**What is needed**
All entries need to be written out again exactly, without their pictures.

**Records for this task**
================

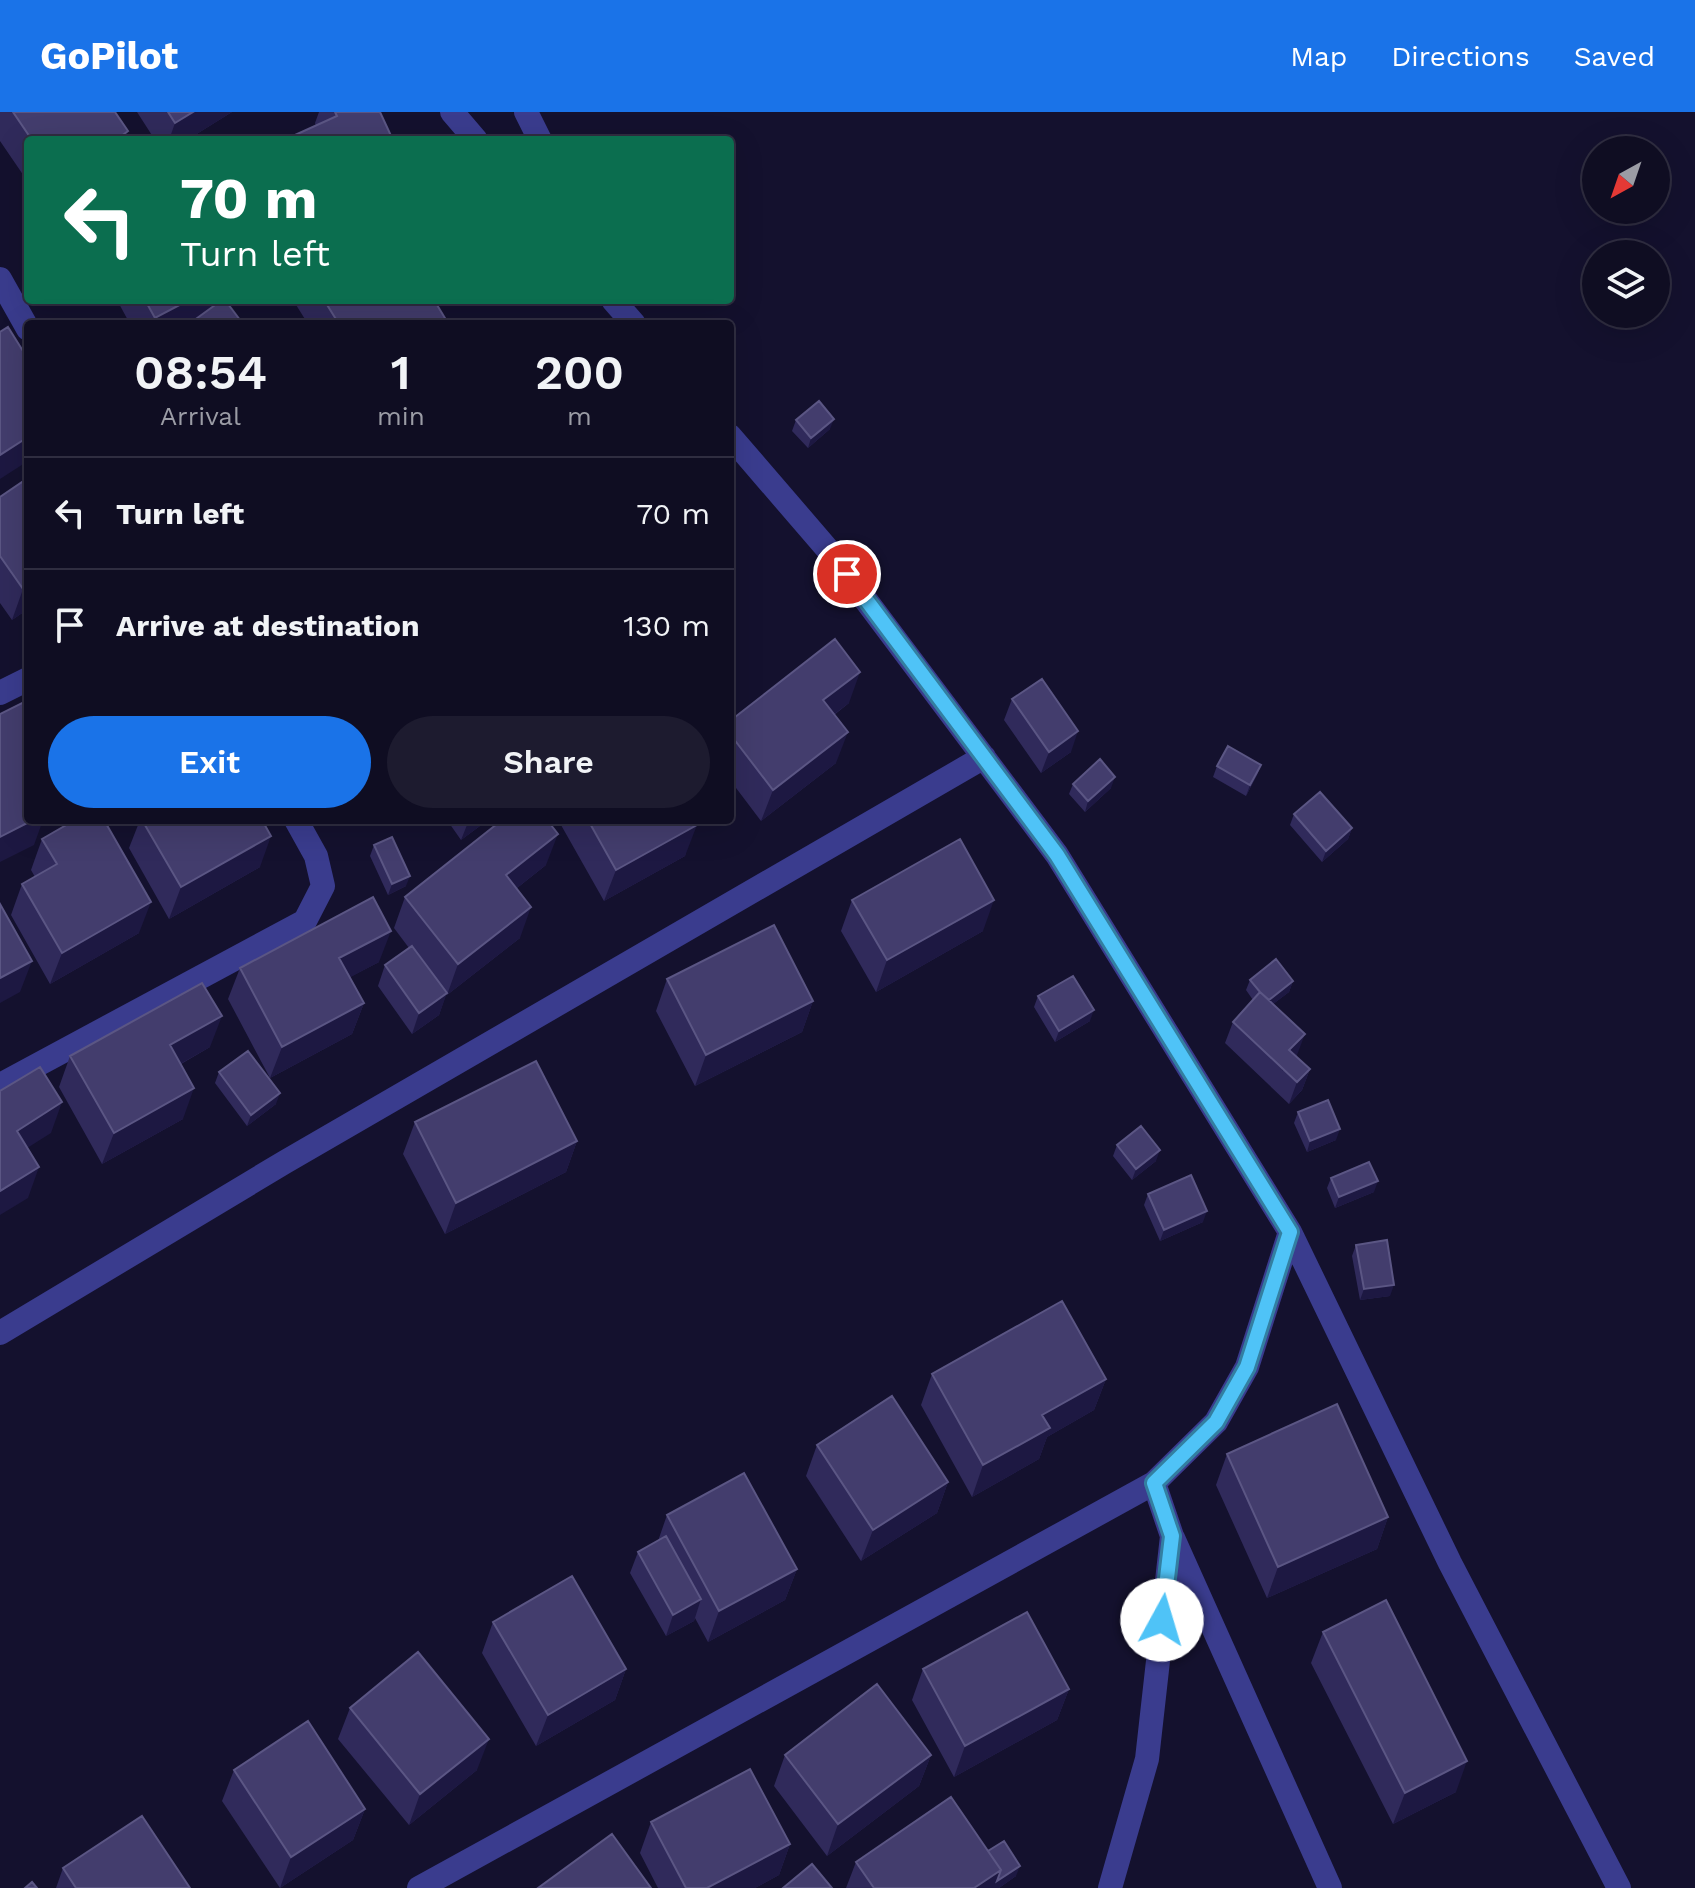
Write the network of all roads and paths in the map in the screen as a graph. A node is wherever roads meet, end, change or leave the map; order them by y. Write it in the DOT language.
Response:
graph roads {
  1 [pos="452,112"];
  2 [pos="526,112"];
  3 [pos="473,136"];
  4 [pos="538,136"];
  5 [pos="0,279"];
  6 [pos="24,322"];
  7 [pos="734,441"];
  8 [pos="24,681"];
  9 [pos="0,693"];
  10 [pos="984,757"];
  11 [pos="298,824"];
  12 [pos="0,1085"];
  13 [pos="1290,1232"];
  14 [pos="0,1333"];
  15 [pos="1154,1483"];
  16 [pos="1172,1536"];
  17 [pos="419,1888"];
  18 [pos="1110,1888"];
  19 [pos="1330,1888"];
  20 [pos="1619,1888"];
  1 -- 3 [label="street"];
  2 -- 4 [label="street"];
  5 -- 6 [label="street"];
  7 -- 10 [label="street"];
  8 -- 9 [label="street"];
  10 -- 13 [label="street"];
  10 -- 14 [label="street"];
  11 -- 12 [label="street"];
  13 -- 15 [label="street"];
  13 -- 20 [label="street"];
  15 -- 16 [label="street"];
  15 -- 17 [label="street"];
  16 -- 18 [label="street"];
  16 -- 19 [label="street"];
}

================

**Problem solution**
Write the network of all roads and paths in the map in the screen as a graph. A node is wherever roads meet, end, change or leave the map; order them by y. Write it in the DOT language.
Response:
graph roads {
  1 [pos="452,112"];
  2 [pos="526,112"];
  3 [pos="473,136"];
  4 [pos="538,136"];
  5 [pos="0,279"];
  6 [pos="24,322"];
  7 [pos="734,441"];
  8 [pos="24,681"];
  9 [pos="0,693"];
  10 [pos="984,757"];
  11 [pos="298,824"];
  12 [pos="0,1085"];
  13 [pos="1290,1232"];
  14 [pos="0,1333"];
  15 [pos="1154,1483"];
  16 [pos="1172,1536"];
  17 [pos="419,1888"];
  18 [pos="1110,1888"];
  19 [pos="1330,1888"];
  20 [pos="1619,1888"];
  1 -- 3 [label="street"];
  2 -- 4 [label="street"];
  5 -- 6 [label="street"];
  7 -- 10 [label="street"];
  8 -- 9 [label="street"];
  10 -- 13 [label="street"];
  10 -- 14 [label="street"];
  11 -- 12 [label="street"];
  13 -- 15 [label="street"];
  13 -- 20 [label="street"];
  15 -- 16 [label="street"];
  15 -- 17 [label="street"];
  16 -- 18 [label="street"];
  16 -- 19 [label="street"];
}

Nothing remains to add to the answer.